For a film directed by a guy born in Texas, How to Talk’s weirdness has a surprisingly – and absolutely appropriate - British vibe, lacking the tourist-y aspects one might fear, earning stuff like a “Doctor Who but as a fever dream” comparison.


Also, if you always assumed that Elle Fanning’s an alien, this will be another FACT to build your conspiracy theories on. Herein is also continuing proof that Nicole Kidman is willing to do just about everything if it is interesting, no matter if it’s a good career move, and will bring small moments of humanity to characters who wildly overact through their lives. And who doesn’t want to see house favourite Ruth Wilson be a weird alien?

Tuesday, July 5, 2016

Before I Go to Sleep (2014)

Christine (Nicole Kidman) wakes up every morning remembering nothing that has happened to her since her late 20s. The man she wakes up next to, her husband Ben (Colin Firth), explains - with the help of a useful photo wall in the movies more often used by serial killers - to her that some years ago, she had a bad accident that left her with a very particular kind of amnesia, erasing her memory with every night’s sleep.

However, things aren’t quite as simple as they seem to be. Secretly, Christine has been seeing neurologist Dr. Nasch (Mark Strong) for a few weeks now. Nasch has encouraged her to keep a video diary on a camera she keeps hidden, and reminds her of it with a phone call every morning. The therapy seems to be working too, but the bits and pieces Christine remembers lead to doubts concerning Ben.

Turns out Christine’s “accident” was actually a vicious attack on her. This will turn out not to be the only part of her past Ben edits out when he’s doing his daily info dump with her, but is this an attempt to protect her and survive a very difficult situation for himself, or is something sinister going on? And while we’re at it, what about Nasch? Isn’t he acting ethically rather questionable what with him making googly eyes at Christine and treating her in secret?

In general, I’m not terribly fond of thrillers with amnesia plots. It always seems to be a rather too convenient starting point from which to build a plot from, keeping protagonists and audience guessing without a film having to work for it.

However, if an amnesia film uses its easy starting point as well as Rowan Joffe’s Before I Go to Sleep does, I’m totally okay with it. The trick for such a film to make me happy is to create a narrative where the protagonist’s amnesia is more than just a plot tool, so Christine’s memory loss does have quite a few other functions than just enabling the thriller plot – though it does that too.
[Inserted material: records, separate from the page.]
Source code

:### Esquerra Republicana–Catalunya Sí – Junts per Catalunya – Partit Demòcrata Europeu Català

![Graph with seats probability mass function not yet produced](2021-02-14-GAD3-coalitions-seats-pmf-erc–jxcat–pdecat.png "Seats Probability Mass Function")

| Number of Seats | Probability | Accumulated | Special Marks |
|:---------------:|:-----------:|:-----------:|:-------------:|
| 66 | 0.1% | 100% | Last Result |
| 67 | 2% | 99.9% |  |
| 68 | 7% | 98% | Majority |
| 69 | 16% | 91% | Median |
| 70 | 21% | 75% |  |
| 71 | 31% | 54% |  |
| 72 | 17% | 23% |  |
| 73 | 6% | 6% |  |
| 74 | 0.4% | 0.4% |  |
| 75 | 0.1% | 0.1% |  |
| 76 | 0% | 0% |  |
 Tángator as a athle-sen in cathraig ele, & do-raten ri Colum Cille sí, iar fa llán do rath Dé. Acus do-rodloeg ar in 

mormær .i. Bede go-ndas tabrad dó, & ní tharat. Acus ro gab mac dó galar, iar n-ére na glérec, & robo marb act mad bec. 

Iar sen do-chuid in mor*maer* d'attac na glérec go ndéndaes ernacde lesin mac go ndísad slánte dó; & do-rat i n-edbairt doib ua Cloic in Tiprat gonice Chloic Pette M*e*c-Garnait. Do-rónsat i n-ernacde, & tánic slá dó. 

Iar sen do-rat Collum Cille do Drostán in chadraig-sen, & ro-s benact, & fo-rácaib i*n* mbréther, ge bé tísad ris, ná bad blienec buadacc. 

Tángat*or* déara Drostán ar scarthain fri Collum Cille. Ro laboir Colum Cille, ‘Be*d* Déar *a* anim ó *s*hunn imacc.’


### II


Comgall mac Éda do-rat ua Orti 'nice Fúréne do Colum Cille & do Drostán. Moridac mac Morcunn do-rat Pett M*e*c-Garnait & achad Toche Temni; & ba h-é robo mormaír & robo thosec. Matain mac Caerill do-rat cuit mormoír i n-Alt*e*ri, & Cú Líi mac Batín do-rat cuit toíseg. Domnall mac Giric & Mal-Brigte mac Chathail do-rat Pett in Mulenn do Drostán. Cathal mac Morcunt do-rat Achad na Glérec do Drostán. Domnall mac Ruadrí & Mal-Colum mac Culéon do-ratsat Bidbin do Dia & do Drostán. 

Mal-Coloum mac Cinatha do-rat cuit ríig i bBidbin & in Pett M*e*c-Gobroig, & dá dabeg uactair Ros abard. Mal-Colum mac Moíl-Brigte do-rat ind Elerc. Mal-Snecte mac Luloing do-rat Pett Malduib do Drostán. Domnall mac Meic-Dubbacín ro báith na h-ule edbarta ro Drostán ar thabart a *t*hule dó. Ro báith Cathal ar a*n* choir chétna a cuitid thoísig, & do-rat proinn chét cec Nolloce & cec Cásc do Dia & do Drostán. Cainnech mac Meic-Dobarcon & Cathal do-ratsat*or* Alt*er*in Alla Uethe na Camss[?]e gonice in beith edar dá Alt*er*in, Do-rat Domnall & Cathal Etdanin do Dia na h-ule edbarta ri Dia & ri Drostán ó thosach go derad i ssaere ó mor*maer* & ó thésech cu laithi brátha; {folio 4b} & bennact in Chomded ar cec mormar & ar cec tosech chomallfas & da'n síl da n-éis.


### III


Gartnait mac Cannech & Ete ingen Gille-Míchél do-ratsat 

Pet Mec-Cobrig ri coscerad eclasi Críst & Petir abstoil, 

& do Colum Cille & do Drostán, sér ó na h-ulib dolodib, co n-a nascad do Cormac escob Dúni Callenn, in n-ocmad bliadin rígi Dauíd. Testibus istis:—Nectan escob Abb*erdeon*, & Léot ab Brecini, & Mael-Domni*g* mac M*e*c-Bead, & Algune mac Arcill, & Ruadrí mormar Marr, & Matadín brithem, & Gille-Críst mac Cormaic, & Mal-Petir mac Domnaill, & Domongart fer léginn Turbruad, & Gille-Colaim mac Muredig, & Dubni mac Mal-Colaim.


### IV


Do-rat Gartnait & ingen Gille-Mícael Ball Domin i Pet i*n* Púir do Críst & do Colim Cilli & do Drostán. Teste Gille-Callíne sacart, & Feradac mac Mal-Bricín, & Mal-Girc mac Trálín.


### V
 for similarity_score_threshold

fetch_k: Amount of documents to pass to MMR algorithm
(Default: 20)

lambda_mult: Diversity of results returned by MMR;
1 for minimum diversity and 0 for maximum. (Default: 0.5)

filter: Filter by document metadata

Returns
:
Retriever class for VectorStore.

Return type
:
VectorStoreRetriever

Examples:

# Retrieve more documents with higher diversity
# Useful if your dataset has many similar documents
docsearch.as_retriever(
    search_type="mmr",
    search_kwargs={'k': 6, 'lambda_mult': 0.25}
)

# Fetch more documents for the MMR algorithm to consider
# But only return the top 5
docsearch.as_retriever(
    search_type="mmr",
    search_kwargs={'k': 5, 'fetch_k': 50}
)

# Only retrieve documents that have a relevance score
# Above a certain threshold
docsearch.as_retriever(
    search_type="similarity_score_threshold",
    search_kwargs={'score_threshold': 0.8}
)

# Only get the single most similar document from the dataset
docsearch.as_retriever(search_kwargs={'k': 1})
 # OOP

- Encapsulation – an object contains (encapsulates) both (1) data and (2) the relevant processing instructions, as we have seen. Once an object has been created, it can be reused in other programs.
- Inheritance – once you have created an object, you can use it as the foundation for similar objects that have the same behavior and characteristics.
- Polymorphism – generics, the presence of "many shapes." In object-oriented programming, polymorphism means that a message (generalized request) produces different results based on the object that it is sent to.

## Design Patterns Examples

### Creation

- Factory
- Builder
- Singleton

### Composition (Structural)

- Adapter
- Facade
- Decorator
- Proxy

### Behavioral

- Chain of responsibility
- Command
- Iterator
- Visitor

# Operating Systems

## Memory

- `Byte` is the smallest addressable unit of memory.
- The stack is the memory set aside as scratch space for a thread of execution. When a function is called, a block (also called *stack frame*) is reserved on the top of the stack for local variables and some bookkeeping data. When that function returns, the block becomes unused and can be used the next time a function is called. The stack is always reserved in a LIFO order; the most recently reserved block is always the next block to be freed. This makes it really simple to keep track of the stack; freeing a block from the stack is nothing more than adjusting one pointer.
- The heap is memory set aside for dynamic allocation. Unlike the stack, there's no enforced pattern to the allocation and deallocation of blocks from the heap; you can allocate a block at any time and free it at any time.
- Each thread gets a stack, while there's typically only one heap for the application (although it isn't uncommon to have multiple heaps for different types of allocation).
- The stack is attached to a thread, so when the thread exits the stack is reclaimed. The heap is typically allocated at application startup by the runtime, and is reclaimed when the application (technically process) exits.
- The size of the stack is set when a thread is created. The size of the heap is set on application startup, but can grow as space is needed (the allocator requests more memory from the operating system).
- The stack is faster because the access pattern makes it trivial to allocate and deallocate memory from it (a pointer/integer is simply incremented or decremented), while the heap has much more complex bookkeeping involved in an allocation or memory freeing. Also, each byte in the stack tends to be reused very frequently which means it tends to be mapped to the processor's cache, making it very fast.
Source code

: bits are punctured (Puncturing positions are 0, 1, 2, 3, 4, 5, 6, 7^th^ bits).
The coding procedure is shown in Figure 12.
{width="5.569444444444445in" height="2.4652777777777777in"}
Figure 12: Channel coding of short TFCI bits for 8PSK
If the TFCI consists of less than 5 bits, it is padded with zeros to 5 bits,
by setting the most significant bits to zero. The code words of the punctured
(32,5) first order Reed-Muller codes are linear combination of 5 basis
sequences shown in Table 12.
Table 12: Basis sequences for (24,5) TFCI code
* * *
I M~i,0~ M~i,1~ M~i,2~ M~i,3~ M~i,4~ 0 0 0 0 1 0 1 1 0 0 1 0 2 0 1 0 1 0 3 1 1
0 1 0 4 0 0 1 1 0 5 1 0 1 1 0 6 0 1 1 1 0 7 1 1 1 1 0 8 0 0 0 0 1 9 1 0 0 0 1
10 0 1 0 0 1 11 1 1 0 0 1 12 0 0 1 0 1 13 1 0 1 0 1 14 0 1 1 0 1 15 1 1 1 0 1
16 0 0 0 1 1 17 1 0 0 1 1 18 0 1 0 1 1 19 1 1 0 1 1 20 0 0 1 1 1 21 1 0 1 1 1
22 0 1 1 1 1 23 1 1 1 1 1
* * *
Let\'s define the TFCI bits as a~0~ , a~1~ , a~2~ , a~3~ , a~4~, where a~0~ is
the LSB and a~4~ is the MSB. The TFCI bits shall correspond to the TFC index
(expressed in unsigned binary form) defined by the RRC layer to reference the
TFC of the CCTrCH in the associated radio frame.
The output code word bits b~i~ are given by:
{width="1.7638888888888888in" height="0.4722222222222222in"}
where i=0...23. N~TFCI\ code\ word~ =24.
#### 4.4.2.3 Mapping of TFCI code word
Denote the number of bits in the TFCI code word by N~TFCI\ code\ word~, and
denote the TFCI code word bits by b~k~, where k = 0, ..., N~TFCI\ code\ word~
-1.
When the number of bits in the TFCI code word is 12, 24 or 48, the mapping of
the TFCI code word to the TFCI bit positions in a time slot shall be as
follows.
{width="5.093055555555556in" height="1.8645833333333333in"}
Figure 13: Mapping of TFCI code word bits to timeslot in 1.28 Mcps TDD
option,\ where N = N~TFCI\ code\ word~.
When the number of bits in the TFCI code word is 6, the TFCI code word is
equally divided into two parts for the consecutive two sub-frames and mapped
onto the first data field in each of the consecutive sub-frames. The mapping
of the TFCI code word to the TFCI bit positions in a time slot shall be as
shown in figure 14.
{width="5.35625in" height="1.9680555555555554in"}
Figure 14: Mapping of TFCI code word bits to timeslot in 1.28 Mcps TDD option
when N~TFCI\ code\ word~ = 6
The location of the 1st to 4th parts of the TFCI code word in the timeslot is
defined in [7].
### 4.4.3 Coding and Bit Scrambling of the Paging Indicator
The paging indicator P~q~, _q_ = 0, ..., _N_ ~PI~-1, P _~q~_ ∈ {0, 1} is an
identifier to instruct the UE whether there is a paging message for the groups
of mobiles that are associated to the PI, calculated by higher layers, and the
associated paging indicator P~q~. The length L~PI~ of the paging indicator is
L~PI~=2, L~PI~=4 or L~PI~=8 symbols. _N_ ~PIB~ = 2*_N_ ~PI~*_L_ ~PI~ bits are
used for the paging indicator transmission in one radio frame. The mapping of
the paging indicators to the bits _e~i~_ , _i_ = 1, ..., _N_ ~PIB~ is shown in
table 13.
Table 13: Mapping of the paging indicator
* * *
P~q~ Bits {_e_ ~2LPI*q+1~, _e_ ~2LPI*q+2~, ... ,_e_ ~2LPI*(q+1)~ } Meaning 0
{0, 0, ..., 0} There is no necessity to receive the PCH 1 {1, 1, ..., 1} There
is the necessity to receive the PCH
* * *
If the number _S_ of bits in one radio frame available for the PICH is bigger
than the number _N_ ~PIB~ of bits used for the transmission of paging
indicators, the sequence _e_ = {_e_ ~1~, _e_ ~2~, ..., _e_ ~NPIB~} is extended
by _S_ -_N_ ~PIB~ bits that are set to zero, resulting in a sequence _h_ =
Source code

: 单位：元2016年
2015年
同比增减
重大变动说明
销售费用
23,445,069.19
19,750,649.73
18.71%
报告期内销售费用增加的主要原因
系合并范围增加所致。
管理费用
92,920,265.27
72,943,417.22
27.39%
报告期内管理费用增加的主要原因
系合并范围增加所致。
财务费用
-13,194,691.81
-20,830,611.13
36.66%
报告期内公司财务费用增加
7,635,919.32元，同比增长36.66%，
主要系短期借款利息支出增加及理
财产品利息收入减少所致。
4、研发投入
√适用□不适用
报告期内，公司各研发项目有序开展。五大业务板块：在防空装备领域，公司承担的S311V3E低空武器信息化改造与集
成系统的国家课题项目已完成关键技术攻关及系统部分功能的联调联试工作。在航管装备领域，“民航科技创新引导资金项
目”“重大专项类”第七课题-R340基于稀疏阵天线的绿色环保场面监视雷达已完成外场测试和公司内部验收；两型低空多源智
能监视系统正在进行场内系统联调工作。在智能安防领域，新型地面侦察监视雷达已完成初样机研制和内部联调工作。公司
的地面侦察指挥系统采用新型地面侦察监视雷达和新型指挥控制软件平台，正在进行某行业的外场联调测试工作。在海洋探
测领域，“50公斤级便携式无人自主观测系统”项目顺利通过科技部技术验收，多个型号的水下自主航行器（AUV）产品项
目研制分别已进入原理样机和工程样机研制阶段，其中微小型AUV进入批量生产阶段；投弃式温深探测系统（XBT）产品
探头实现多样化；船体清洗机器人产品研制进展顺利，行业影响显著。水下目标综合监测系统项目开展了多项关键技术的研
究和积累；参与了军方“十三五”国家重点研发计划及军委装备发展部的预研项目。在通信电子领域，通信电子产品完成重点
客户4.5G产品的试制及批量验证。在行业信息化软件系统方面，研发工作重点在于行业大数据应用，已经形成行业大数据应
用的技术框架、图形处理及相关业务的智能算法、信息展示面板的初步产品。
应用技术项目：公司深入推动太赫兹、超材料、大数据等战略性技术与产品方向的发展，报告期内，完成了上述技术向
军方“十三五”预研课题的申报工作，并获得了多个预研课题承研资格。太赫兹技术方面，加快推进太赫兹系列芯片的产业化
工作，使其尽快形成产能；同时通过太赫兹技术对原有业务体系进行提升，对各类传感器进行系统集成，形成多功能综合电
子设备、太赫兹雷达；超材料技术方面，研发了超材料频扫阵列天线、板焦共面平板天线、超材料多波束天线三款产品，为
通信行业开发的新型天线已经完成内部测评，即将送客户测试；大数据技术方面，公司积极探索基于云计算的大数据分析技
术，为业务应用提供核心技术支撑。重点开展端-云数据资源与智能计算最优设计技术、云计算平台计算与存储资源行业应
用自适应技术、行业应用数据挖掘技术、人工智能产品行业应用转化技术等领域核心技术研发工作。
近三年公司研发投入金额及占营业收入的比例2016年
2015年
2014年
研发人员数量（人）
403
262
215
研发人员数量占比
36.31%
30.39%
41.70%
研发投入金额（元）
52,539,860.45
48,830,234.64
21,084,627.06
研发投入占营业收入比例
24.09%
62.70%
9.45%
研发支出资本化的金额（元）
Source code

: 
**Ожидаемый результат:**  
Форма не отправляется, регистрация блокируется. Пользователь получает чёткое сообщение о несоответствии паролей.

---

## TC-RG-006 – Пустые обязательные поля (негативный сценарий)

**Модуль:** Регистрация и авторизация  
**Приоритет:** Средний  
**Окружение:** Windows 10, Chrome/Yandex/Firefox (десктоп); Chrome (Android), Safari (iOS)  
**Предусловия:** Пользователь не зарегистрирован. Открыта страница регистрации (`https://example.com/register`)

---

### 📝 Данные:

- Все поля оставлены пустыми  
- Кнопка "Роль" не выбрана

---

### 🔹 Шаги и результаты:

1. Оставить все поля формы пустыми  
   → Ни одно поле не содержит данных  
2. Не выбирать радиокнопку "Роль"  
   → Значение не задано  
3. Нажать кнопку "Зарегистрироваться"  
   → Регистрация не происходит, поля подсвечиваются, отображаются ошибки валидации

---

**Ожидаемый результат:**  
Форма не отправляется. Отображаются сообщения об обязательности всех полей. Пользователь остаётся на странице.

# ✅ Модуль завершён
As much as this is a well done “woman in peril – but from whom?” thriller, it is also a film attempting to think thoroughly about the way memory shapes a woman’s identity, and how memory and identity intersect with love and trust.

In putting the thoughtful bits and the thriller plot together, Joffe turns out to be a rather fine director and writer (he wrote the script based on a novel by S.J. Watson I unfortunately haven’t read) for this sort of thing, playing fair with the audience by keeping them clued in about what is going on as much as Christine is without going through awkward contortions to keep things mysterious. Sure, the way the plot relevant bits of memory return to Christine is a bit artificial (surely, she might remember drinking milkshakes or something else irrelevant to matters at hand from time to time instead of exactly those things that’ll make the film most interesting) but what the film does with these memories fits nicely into its thoughts on matters of trust, truth and love. And the suspenseful moments here are indeed exciting without looking as if the film were working too hard for them – which of course means it is working particularly hard for them.

Add to this expectedly fine performances of not particularly simple roles by Kidman and Firth, and you have an exemplary thriller.